— start —
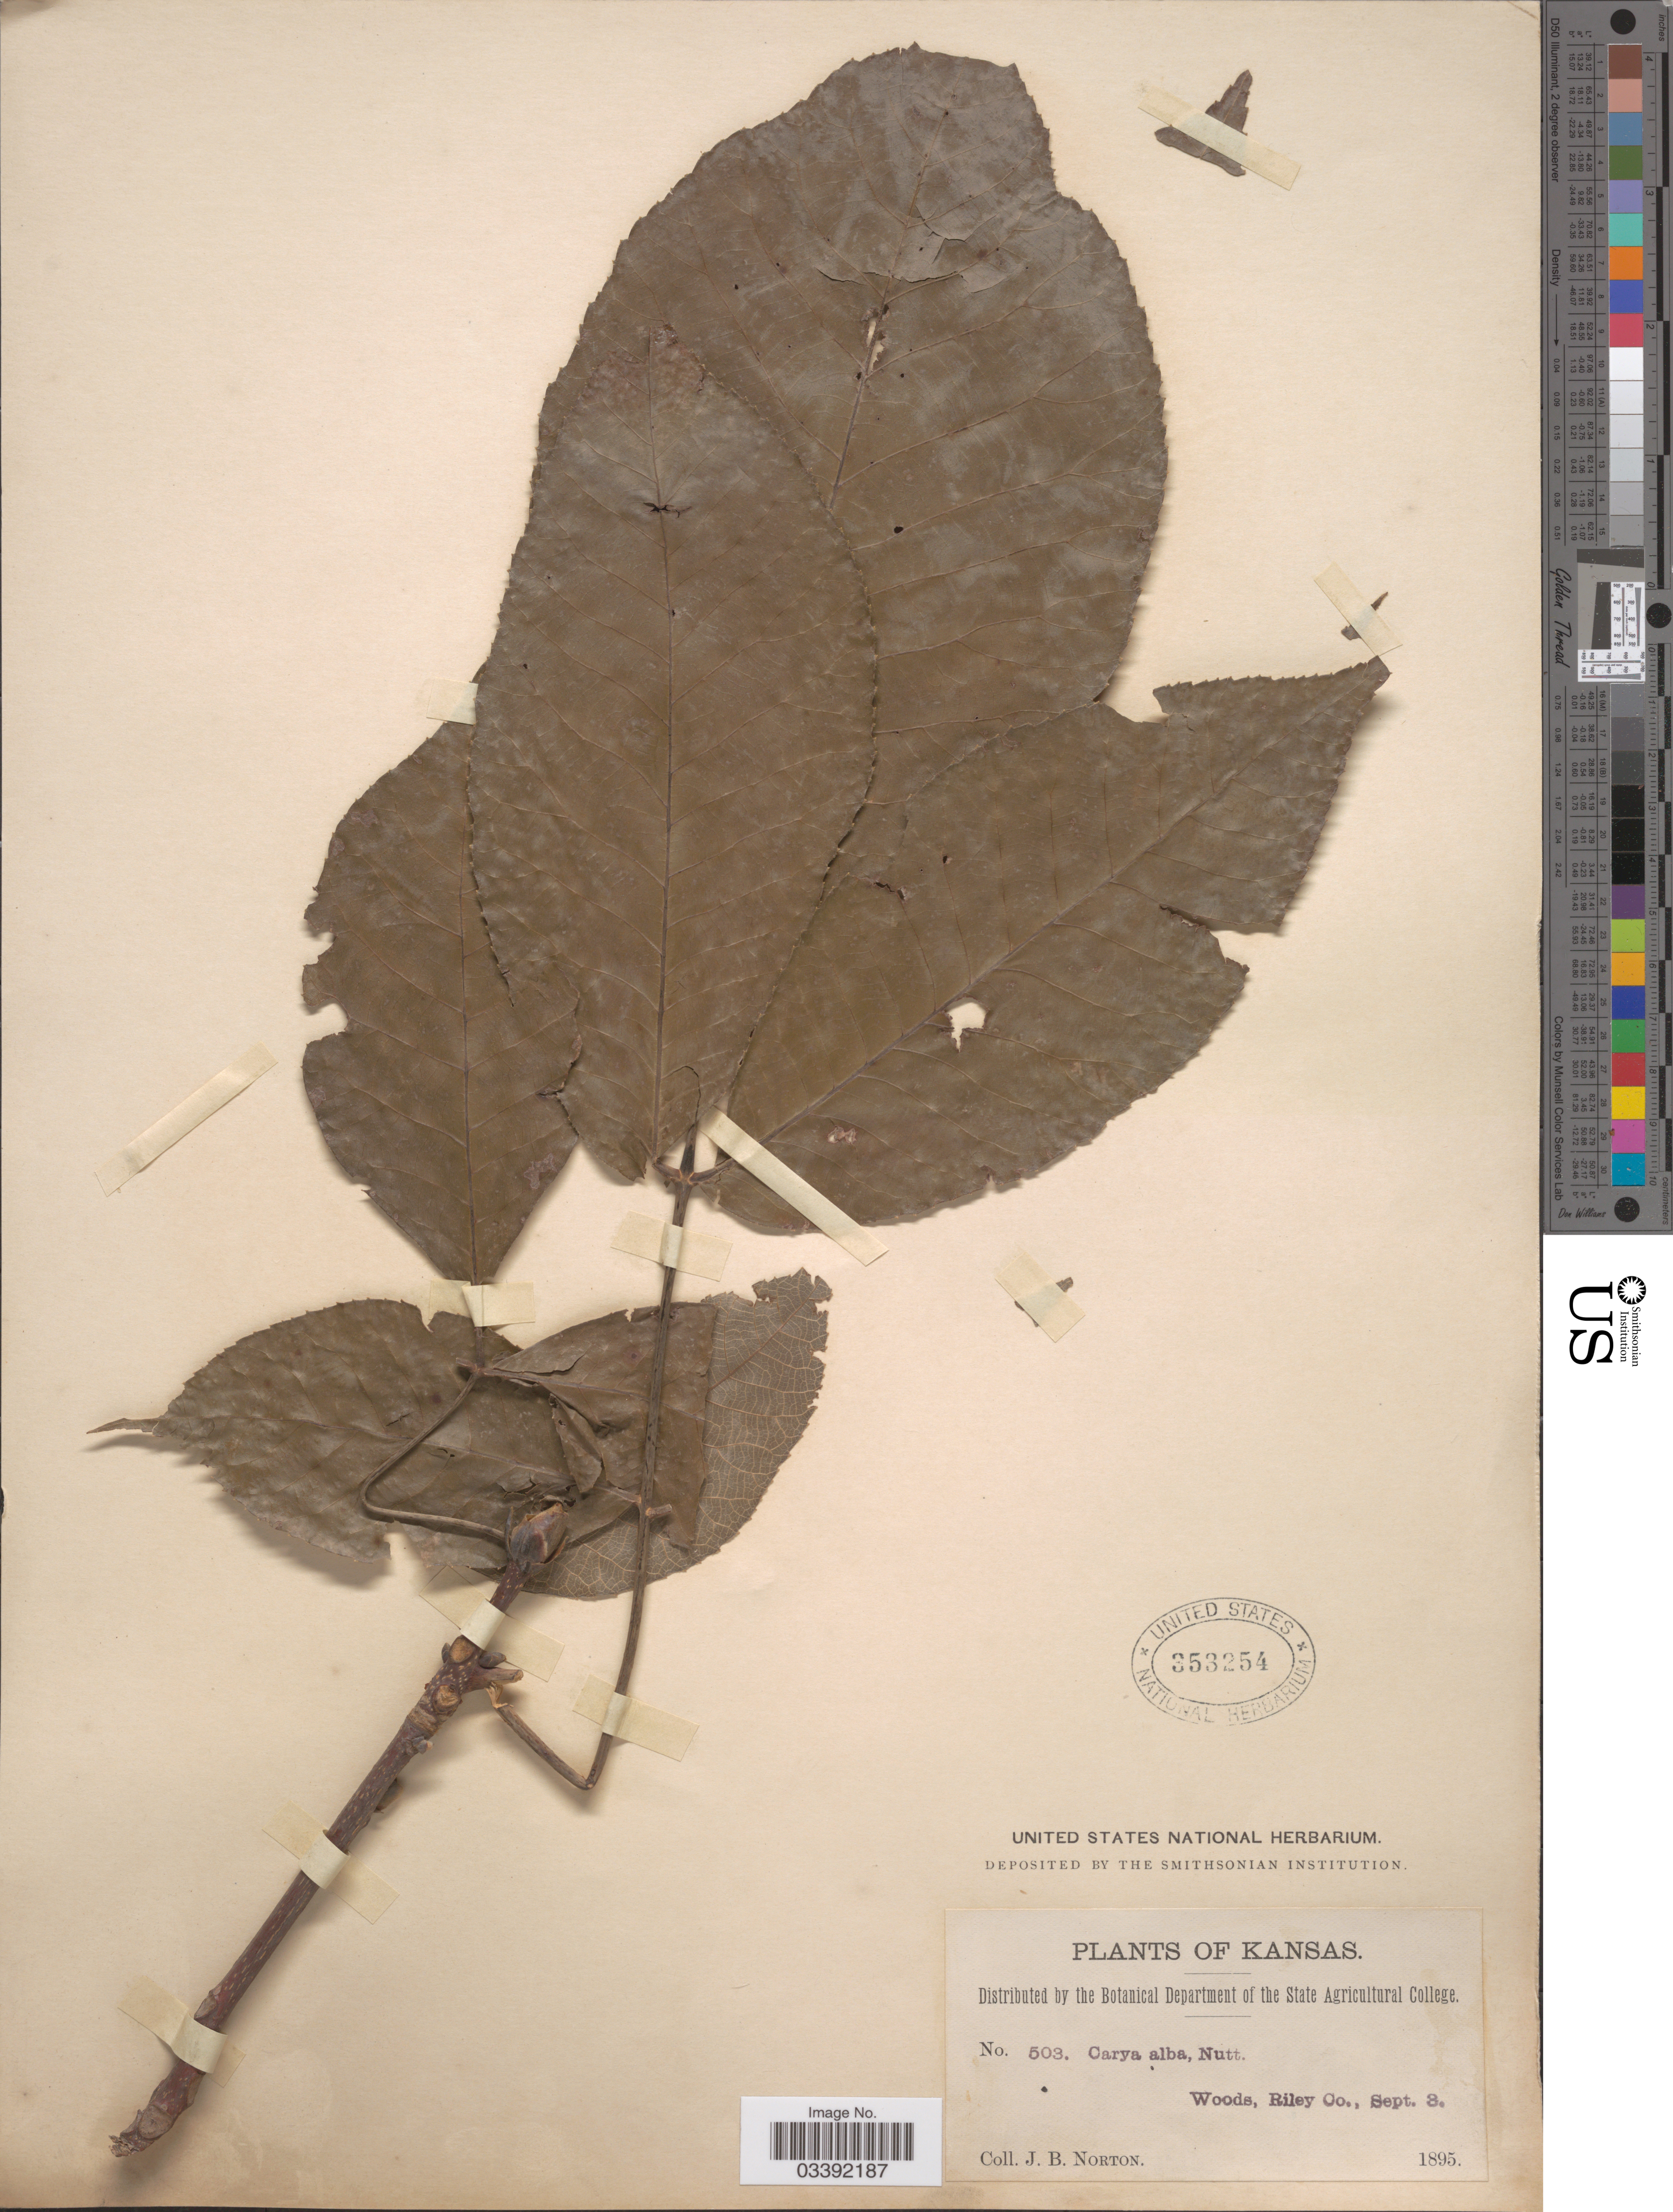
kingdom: Plantae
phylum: Tracheophyta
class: Magnoliopsida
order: Fagales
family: Juglandaceae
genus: Carya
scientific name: Carya ovata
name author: (Mill.) K. Koch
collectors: J. B. Norton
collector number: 503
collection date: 1895-09-03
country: United States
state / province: Kansas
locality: Riley Co.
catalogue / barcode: US 353254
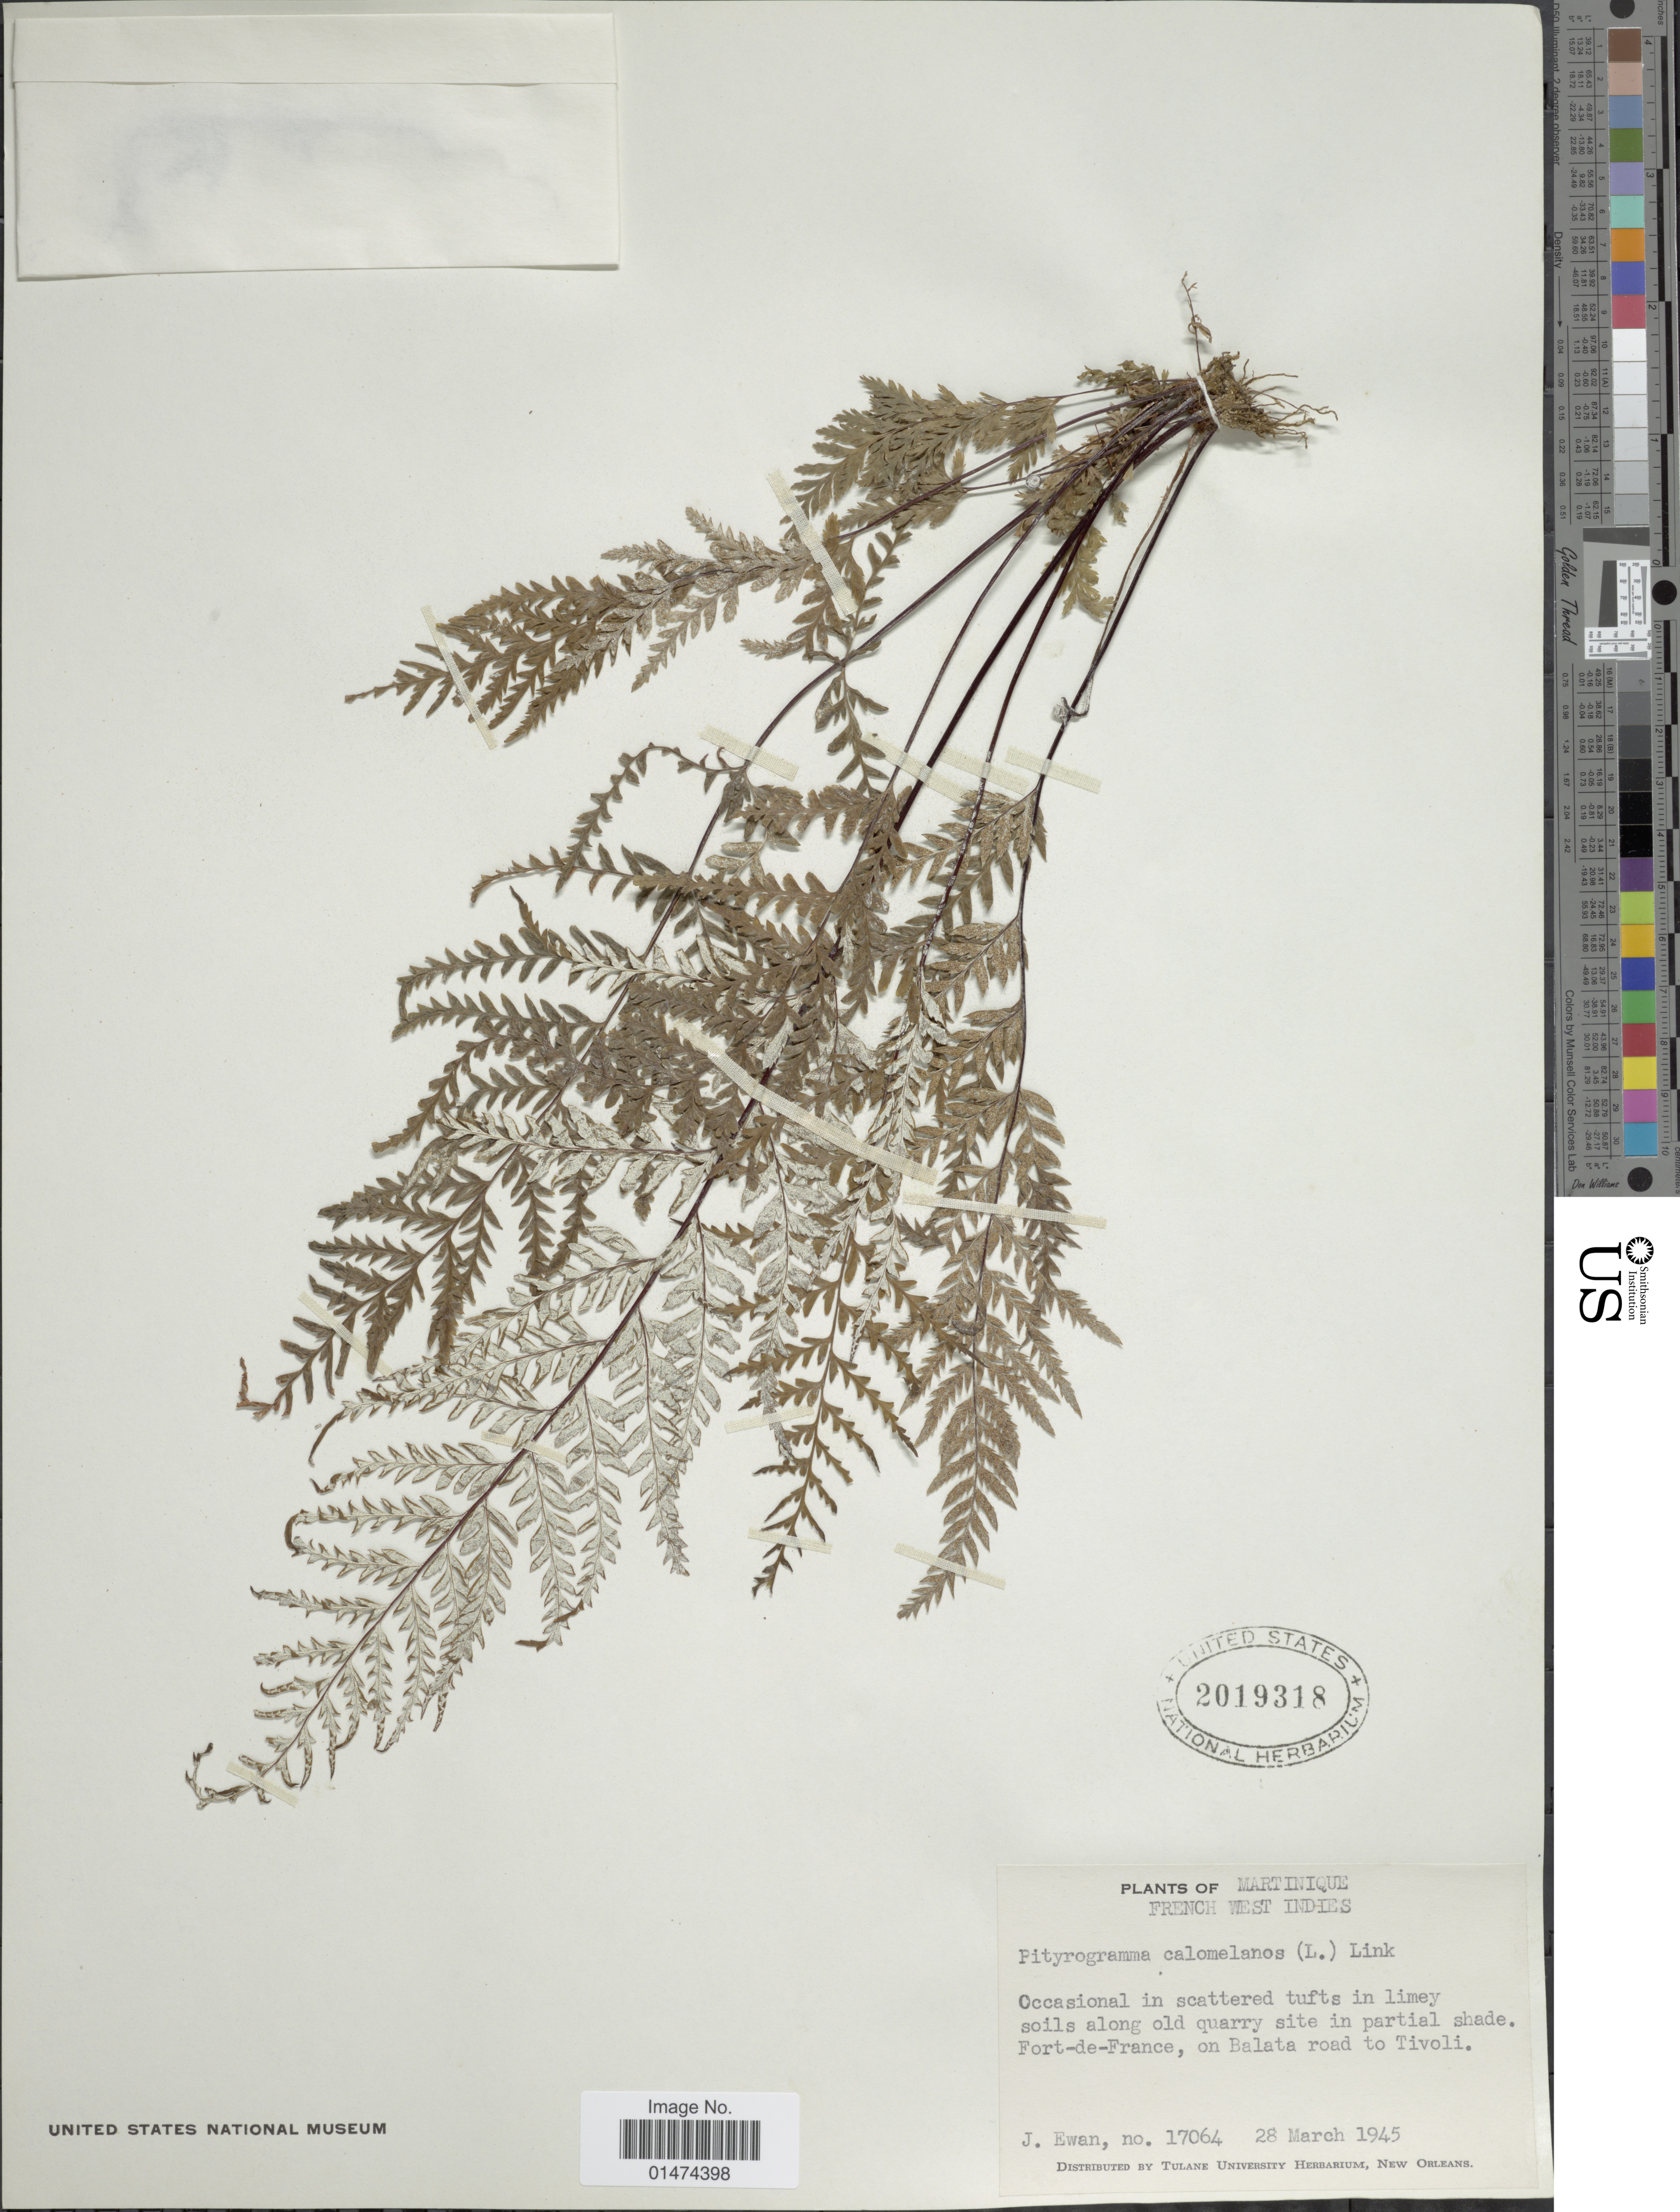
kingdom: Plantae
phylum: Tracheophyta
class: Polypodiopsida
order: Polypodiales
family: Pteridaceae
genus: Pityrogramma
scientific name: Pityrogramma calomelanos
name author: (L.) Link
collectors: J. A. Ewan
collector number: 17064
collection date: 1945-03-28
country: Martinique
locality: Plants of Martinique, Frence West Indies, Occasional in scattered tufts in limey soils along old quarry site in partial shade, Fort de France, on Balata road to Tivoli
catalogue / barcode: US 2019318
— end —
* _EXERCISE PROMPT_
Revise the lines above by replacing "collectors" with "collected by" everywhere it occurs, leaving everything else as it is. Omit the pictures from your answer.

* _EXERCISE ANSWER_
kingdom: Plantae
phylum: Tracheophyta
class: Magnoliopsida
order: Fagales
family: Juglandaceae
genus: Carya
scientific name: Carya ovata
name author: (Mill.) K. Koch
collected by: J. B. Norton
collector number: 503
collection date: 1895-09-03
country: United States
state / province: Kansas
locality: Riley Co.
catalogue / barcode: US 353254
kingdom: Plantae
phylum: Tracheophyta
class: Polypodiopsida
order: Polypodiales
family: Pteridaceae
genus: Pityrogramma
scientific name: Pityrogramma calomelanos
name author: (L.) Link
collected by: J. A. Ewan
collector number: 17064
collection date: 1945-03-28
country: Martinique
locality: Plants of Martinique, Frence West Indies, Occasional in scattered tufts in limey soils along old quarry site in partial shade, Fort de France, on Balata road to Tivoli
catalogue / barcode: US 2019318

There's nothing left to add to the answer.